#### REQUIREMENT:
Write out these entries, starting with the line that contains "Which series has" and going on through the line that contains "In the Scott". Leave the pictures out of your answer.

#### DATA RECORDS:
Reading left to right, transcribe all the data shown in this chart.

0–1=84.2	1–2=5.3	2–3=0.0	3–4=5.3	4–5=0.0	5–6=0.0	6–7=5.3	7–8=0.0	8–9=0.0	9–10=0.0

* * *

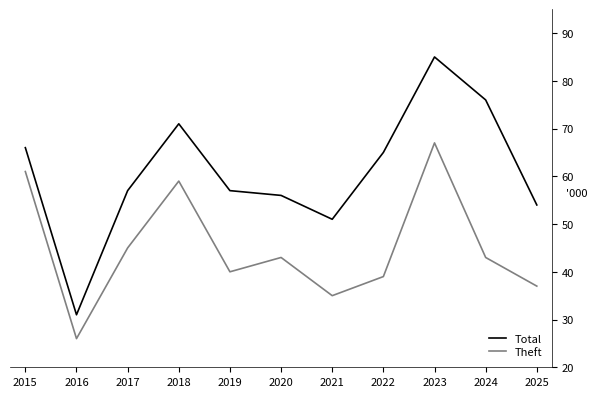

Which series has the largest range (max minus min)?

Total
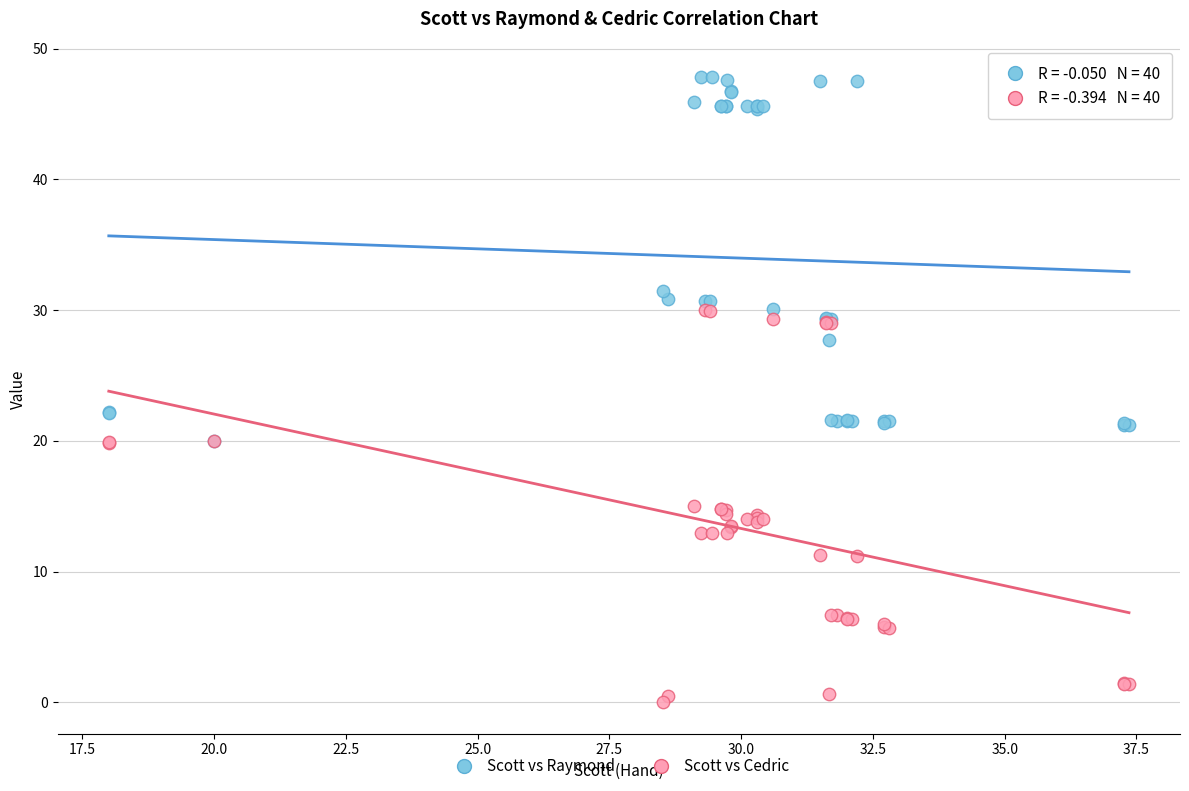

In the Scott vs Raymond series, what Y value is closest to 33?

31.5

* * *

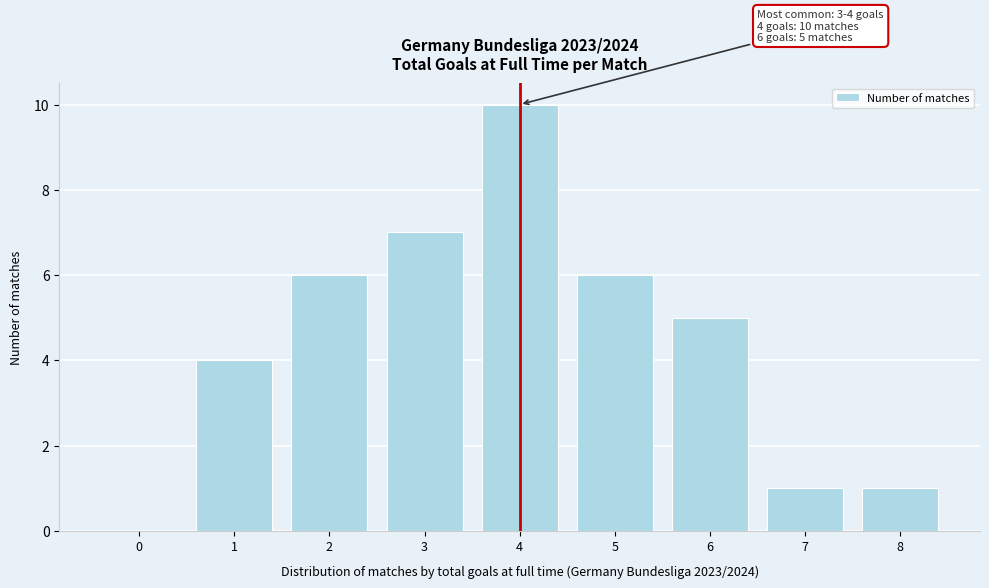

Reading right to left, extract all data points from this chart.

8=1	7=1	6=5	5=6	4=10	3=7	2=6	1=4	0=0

#### COMPLETED TASK:
Which series has the largest range (max minus min)?

Total

In the Scott vs Raymond series, what Y value is closest to 33?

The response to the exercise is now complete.